SELECTED PASSAGE:
May 31, 2006

Grunt and Grumble: sociolinguistic speculation at Slate

A few months ago, it was Jason Horowitz telling us about the "City Girl Squawk" of younger urban women ("The Affect: sociolinguistic speculation at the NYO", 3/22/2006; "Further thoughts on The Affect", 3/22/2006). Now it's Jon Katz telling us about the "Grunt and Grumble" of older rural men. ("Grunt and Grumble: Why do men in the country talk that way?", Slate 5/29/2006).

Both pieces are interesting examples of the genre of verbal caricature. I don't have time to say much about Katz's characterization of rural men right now, since I've got an appointment in a few minutes on the other side of campus (for a cute Language Log post about older-generation rural speech, see this one). But I'll mention one thing that struck me. Horowitz's caricature was aimed specifically at young women in the American northeast; Katz's caricature is pitched as a characterization of all rural men, although his observations are apparently limited to his neighbors in upstate New York.

Upstate New Yorkers are not exactly core Yankees, but they're not that far out in the fractal penumbra of Yankeehood; and there's an old stereotype of rural Yankees, represented by various anecdotes about Calvin Coolidge -- "silent Cal".

STUDY MATERIAL:
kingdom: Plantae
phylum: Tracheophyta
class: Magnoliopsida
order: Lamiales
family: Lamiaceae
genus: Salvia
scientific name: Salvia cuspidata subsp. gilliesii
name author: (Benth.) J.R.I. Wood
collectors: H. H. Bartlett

REQUIRED ACTION 1:
In the Grunt and Grumble post, to whom are Katz's observations of rural men apparently limited?
REQUIRED ACTION 2:
Write out the portion of the Grunt and Grumble post starting at "Both pieces are" and ending at "upstate New York.".

RESULT 1:
His neighbors in upstate New York.

RESULT 2:
Both pieces are interesting examples of the genre of verbal caricature. I don't have time to say much about Katz's characterization of rural men right now, since I've got an appointment in a few minutes on the other side of campus (for a cute Language Log post about older-generation rural speech, see this one). But I'll mention one thing that struck me. Horowitz's caricature was aimed specifically at young women in the American northeast; Katz's caricature is pitched as a characterization of all rural men, although his observations are apparently limited to his neighbors in upstate New York.